Gave up on this, and simply configured VPN server on Mikrotik itself using these instructions

to-ports=0 is clearly wrong, it shouldn't be there at all. It does exactly what it says, sends packets to port 0.

REMOVED

SOLVED for me!!!

....
What is correct is with these dst nat rules in place you still need a forward filter rules to allow that traffic past the firewall.
This can be accomplished by:
/firewall filter
{forward chain}
add chain=forward action=accept comment="Allow port forwarding" /
in-interface=wan connection-state=new connect-nat-state=dstnat

This single rule permits all port forwarding rules from dst-nat to get through the firewall.
So get rid of any other filter rules you have in the forward chain for port forwarding.

........
Perfect!! This tip from anav SOLVED my problem which was the same of topic author's gavinyo. Thank you so much, anav !!!
I also had a dozen NAT port forwarding rules and none of them was working. I simply created this one new filter permitting "Port Forwarding" and all rules started working fine now.
I have read several blogs, forum posts, etc, and I find strange that nobody had given this tip so far:

add chain=forward action=accept comment="Allow port forwarding" /
in-interface=ether1 connection-state=new connect-nat-state=dstnat

Hi there, glad its working for you. Normally its covered by default firewall rules and when people stray from them at all, things can get messed up pretty fast.

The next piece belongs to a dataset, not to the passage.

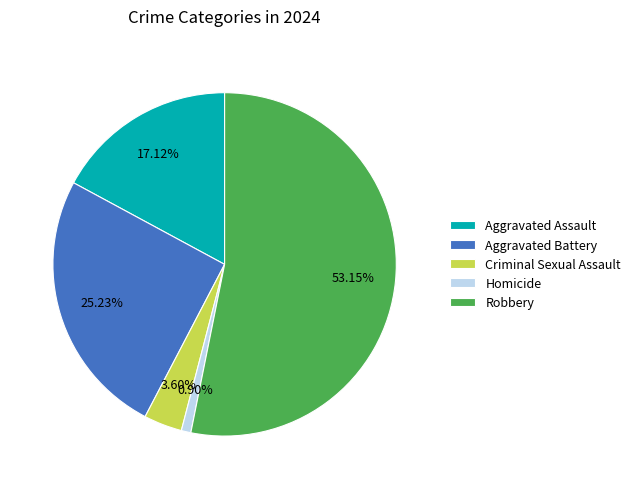

To the nearest percent, what is the difference between the Robbery and Criminal Sexual Assault slice percentages?

50%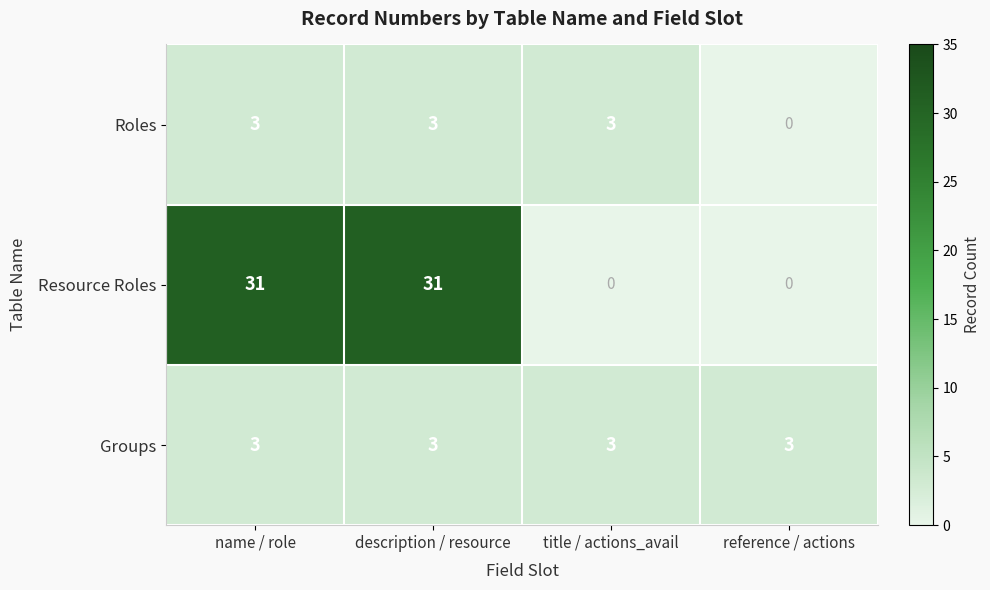

How many Resource Roles values are between 0 and 31?

4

I have read several blogs, forum posts, etc, and I find strange that nobody had given this tip so far:

add chain=forward action=accept comment="Allow port forwarding" /
in-interface=ether1 connection-state=new connect-nat-state=dstnat

The reason might be that a similar rule has been present in factory-default firewall rules of RouterOS versions released since a few years ago, so few people bump into this issue.